● **PROBLEM REQUIREMENTS**: Could you copy the whole listing below exactly as written?

● **DATA EXCERPTS**:
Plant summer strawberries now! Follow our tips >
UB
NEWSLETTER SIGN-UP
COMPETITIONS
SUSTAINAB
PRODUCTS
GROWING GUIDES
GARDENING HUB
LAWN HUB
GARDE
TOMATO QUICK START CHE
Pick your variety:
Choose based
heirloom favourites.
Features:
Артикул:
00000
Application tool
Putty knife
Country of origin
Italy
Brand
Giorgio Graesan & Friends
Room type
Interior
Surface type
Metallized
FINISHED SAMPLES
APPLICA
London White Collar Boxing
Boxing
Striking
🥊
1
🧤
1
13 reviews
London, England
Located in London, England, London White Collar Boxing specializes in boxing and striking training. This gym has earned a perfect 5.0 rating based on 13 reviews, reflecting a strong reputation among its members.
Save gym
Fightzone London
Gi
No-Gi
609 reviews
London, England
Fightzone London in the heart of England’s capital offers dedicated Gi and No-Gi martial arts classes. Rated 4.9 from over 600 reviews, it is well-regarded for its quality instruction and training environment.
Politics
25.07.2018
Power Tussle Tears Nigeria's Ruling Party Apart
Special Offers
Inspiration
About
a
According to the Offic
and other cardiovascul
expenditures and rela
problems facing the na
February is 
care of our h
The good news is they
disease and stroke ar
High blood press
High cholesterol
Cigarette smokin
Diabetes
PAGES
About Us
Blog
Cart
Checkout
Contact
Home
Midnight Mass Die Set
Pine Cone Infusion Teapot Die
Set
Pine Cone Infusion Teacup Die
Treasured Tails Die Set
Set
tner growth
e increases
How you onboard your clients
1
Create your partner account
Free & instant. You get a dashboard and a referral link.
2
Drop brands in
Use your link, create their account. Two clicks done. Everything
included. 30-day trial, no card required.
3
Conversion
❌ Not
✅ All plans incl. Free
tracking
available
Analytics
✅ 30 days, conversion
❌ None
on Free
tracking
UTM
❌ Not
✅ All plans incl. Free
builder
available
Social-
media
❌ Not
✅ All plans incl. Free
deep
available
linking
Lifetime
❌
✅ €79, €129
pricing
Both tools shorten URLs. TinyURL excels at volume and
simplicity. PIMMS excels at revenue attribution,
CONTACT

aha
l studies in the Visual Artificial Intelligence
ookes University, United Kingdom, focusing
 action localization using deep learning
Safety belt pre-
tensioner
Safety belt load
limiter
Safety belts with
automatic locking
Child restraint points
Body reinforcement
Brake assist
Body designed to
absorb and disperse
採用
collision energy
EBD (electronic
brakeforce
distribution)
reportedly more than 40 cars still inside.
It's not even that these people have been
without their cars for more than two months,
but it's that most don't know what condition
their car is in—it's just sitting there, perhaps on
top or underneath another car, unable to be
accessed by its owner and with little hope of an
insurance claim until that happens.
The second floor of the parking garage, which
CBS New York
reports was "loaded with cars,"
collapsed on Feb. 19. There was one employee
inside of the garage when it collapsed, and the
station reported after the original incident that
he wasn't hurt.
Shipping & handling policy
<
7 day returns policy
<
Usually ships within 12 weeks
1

● **RESPONSE TO THE EXERCISE**:
Plant summer strawberries now! Follow our tips >
UB
NEWSLETTER SIGN-UP
COMPETITIONS
SUSTAINAB
PRODUCTS
GROWING GUIDES
GARDENING HUB
LAWN HUB
GARDE
TOMATO QUICK START CHE
Pick your variety:
Choose based
heirloom favourites.
Features:
Артикул:
00000
Application tool
Putty knife
Country of origin
Italy
Brand
Giorgio Graesan & Friends
Room type
Interior
Surface type
Metallized
FINISHED SAMPLES
APPLICA
London White Collar Boxing
Boxing
Striking
🥊
1
🧤
1
13 reviews
London, England
Located in London, England, London White Collar Boxing specializes in boxing and striking training. This gym has earned a perfect 5.0 rating based on 13 reviews, reflecting a strong reputation among its members.
Save gym
Fightzone London
Gi
No-Gi
609 reviews
London, England
Fightzone London in the heart of England’s capital offers dedicated Gi and No-Gi martial arts classes. Rated 4.9 from over 600 reviews, it is well-regarded for its quality instruction and training environment.
Politics
25.07.2018
Power Tussle Tears Nigeria's Ruling Party Apart
Special Offers
Inspiration
About
a
According to the Offic
and other cardiovascul
expenditures and rela
problems facing the na
February is 
care of our h
The good news is they
disease and stroke ar
High blood press
High cholesterol
Cigarette smokin
Diabetes
PAGES
About Us
Blog
Cart
Checkout
Contact
Home
Midnight Mass Die Set
Pine Cone Infusion Teapot Die
Set
Pine Cone Infusion Teacup Die
Treasured Tails Die Set
Set
tner growth
e increases
How you onboard your clients
1
Create your partner account
Free & instant. You get a dashboard and a referral link.
2
Drop brands in
Use your link, create their account. Two clicks done. Everything
included. 30-day trial, no card required.
3
Conversion
❌ Not
✅ All plans incl. Free
tracking
available
Analytics
✅ 30 days, conversion
❌ None
on Free
tracking
UTM
❌ Not
✅ All plans incl. Free
builder
available
Social-
media
❌ Not
✅ All plans incl. Free
deep
available
linking
Lifetime
❌
✅ €79, €129
pricing
Both tools shorten URLs. TinyURL excels at volume and
simplicity. PIMMS excels at revenue attribution,
CONTACT

aha
l studies in the Visual Artificial Intelligence
ookes University, United Kingdom, focusing
 action localization using deep learning
Safety belt pre-
tensioner
Safety belt load
limiter
Safety belts with
automatic locking
Child restraint points
Body reinforcement
Brake assist
Body designed to
absorb and disperse
採用
collision energy
EBD (electronic
brakeforce
distribution)
reportedly more than 40 cars still inside.
It's not even that these people have been
without their cars for more than two months,
but it's that most don't know what condition
their car is in—it's just sitting there, perhaps on
top or underneath another car, unable to be
accessed by its owner and with little hope of an
insurance claim until that happens.
The second floor of the parking garage, which
CBS New York
reports was "loaded with cars,"
collapsed on Feb. 19. There was one employee
inside of the garage when it collapsed, and the
station reported after the original incident that
he wasn't hurt.
Shipping & handling policy
<
7 day returns policy
<
Usually ships within 12 weeks
1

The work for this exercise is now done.